## Supplied data
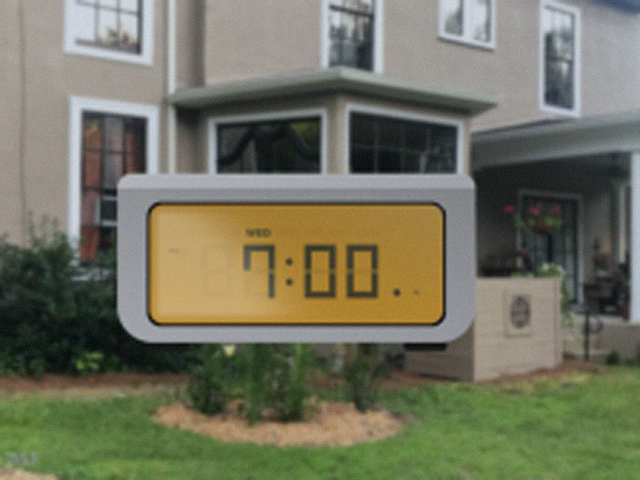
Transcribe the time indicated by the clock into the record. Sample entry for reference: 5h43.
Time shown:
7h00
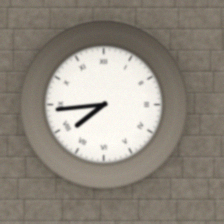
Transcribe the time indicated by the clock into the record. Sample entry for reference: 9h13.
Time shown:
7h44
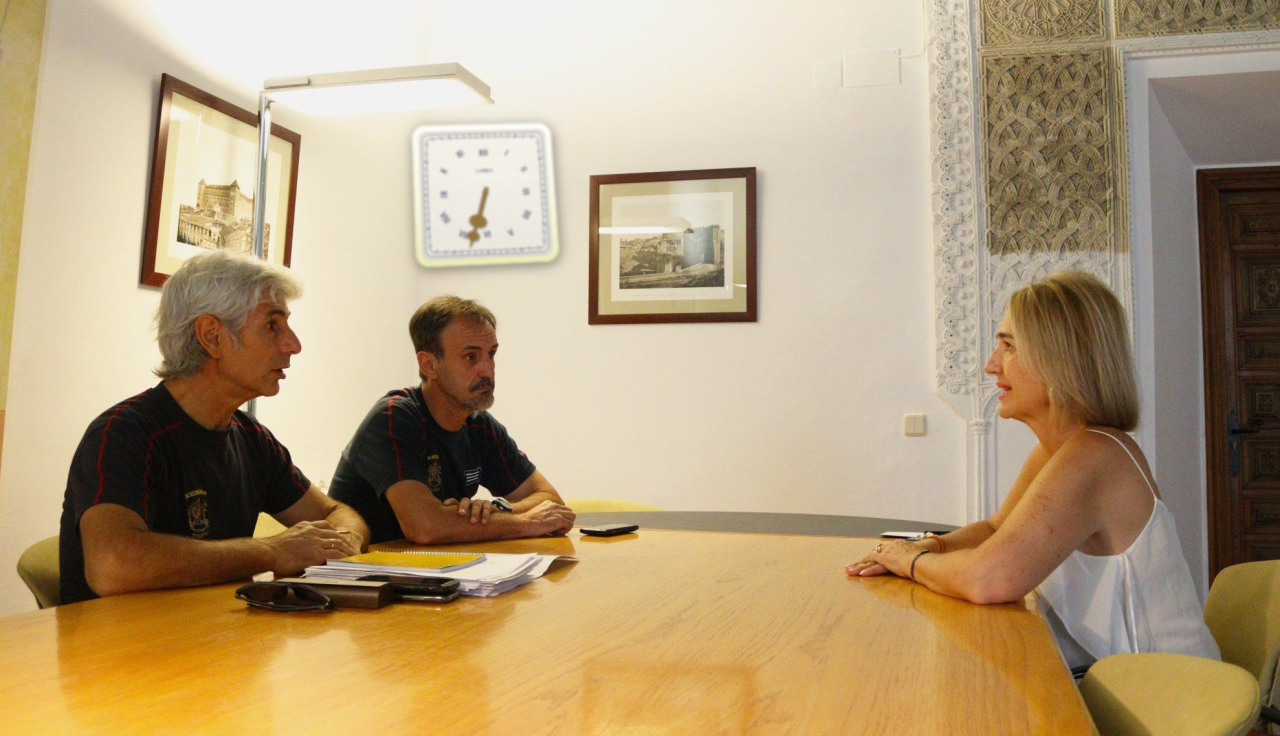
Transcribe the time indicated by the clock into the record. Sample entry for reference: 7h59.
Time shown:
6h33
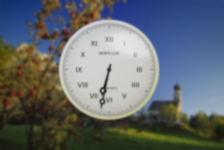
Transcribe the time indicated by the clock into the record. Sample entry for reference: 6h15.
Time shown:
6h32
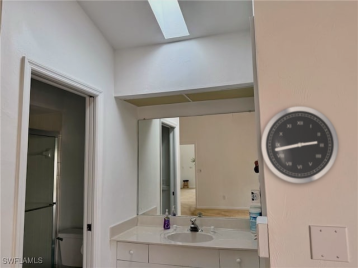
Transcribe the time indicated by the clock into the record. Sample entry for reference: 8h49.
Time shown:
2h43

## The exercise
Render the lines of the listing from the line containing "for reference: 6h15." through the end of the listing, inclusive, as a Markdown table with the columns No. and Text. Give each row a number, skip blank lines, and leave the pictures out.

## Result of this exercise
| No. | Text |
|---|---|
| 1 | Transcribe the time indicated by the clock into the record. Sample entry for reference: 6h15. |
| 2 | Time shown: |
| 3 | 6h32 |
| 4 | Transcribe the time indicated by the clock into the record. Sample entry for reference: 8h49. |
| 5 | Time shown: |
| 6 | 2h43 |